La ferocidad del mercado
José Manuel Vilabella
Cuando iba con mi madre –con mi mamá– a la cola del aceite y al mercado de abastos a comprar lo que ofertaban los puestos tristes de los años cuarenta, no podía imaginar lo feroz que podía llegar a ser aquel perro triste y lleno de pulgas, flaco, con mirada cansina y humillado que era entonces aquel sitio donde se compraba diariamente lo que consumían las familias. No existían las neveras pero sí las fresqueras donde se oreaban las carnes y pescados, las frutas y las hortalizas. En cada fresquera se refugiaba un microclima, era como una Marbella diminuta y doméstica que prolongaba la vida corta de las fresas y de los filetes. Se olía la carne y se miraban las agallas a los peces para comprobar una vez más que la fresquera había cumplido con su obligación y los había salvado de la podredumbre y el horror.
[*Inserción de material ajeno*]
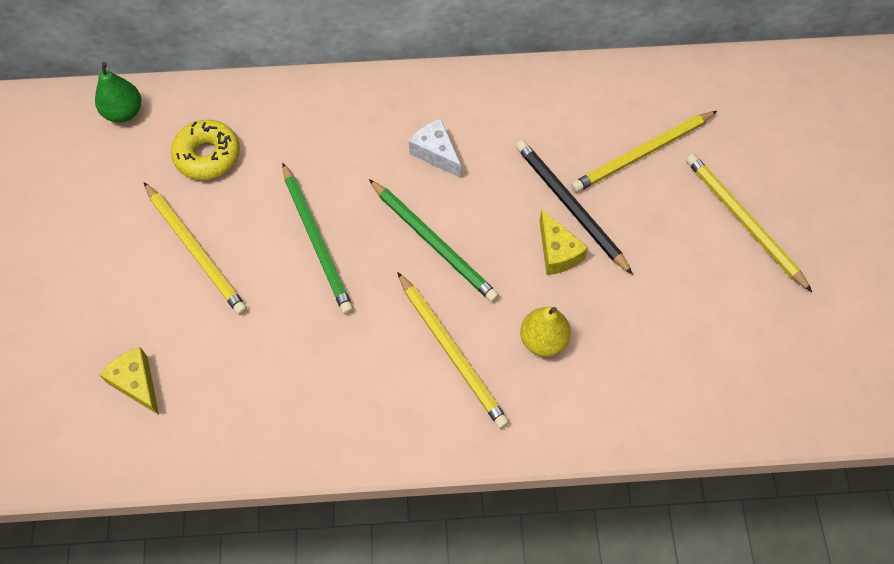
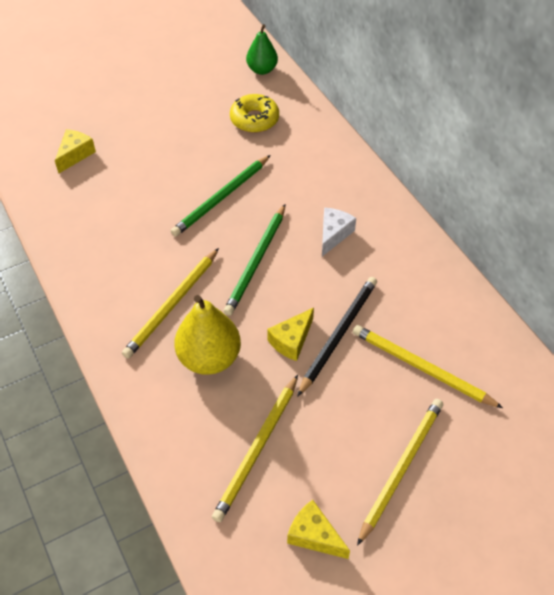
camera: 65 degrees right, 10 degrees down
(196, 251) = (180, 143): yellow pencil -> yellow pencil (257, 449)
(543, 340) = (209, 358): yellow pear -> yellow pear, size x1.55
(786, 325) = (314, 535): none -> yellow cheese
Ahora esa plaza, ese mercado, está lleno de maravillas estéticas, frutas de diseño, carnes esplendorosas, productos ultramarinos. Qué bonito es el mercado, qué joven y atractivo pero qué cruel y despiadado; el mercado de ahora despacha sin ningún reparo moral un buen montón de desahucios; ya no es un perro triste y apaleado, ahora es un tigre, pero no un tigre de papel. Es una fiera sin colmillos que deglute familias, devora hombres, prostituye mujeres, enriquece arcas infames, ennoblece a los canallas de la tierra y humilla a los parias del universo y solo defeca, oh cielos, dividendos y estafas que reparte con largueza –gracias, don José, le dicen sus acólitos– entre sus sacerdotes, sacristanes y monaguillos. Lo terrible del mercado es que no lo vemos, no sabemos lo que piensa ni dónde habita. Nadie sabe lo que le entretiene ni qué juguete puede aplacar su furia. Parece que el mercado se manifiesta cuando llegan la ventolera y los huracanes, le gusta disfrazarse de tsunami, se pone el capirote del tifón y se enfunda con remango los calzoncillos del terremoto. Voy al mercado, paseo por sus estancias repletas de maravillas y lo observo todo desde el estupor. Me siento vigilado por sus miles de ojos y siento su aliento en el cogote. Estoy a su merced. No sé si trabajo para él o soy su enemigo, ignoro si soy un verdugo o una víctima. ¿Quién será el responsable último del desaguisado? Subo al cielo y me encuentro a San Pedro en cueros vivos, Jesús tiene un ojo morado y su papá, el Padre, tiene un brazo en cabestrillo y todos miran con horror a la paloma casi muerta y desplumada que agoniza en el suelo, abatida, sin aliento.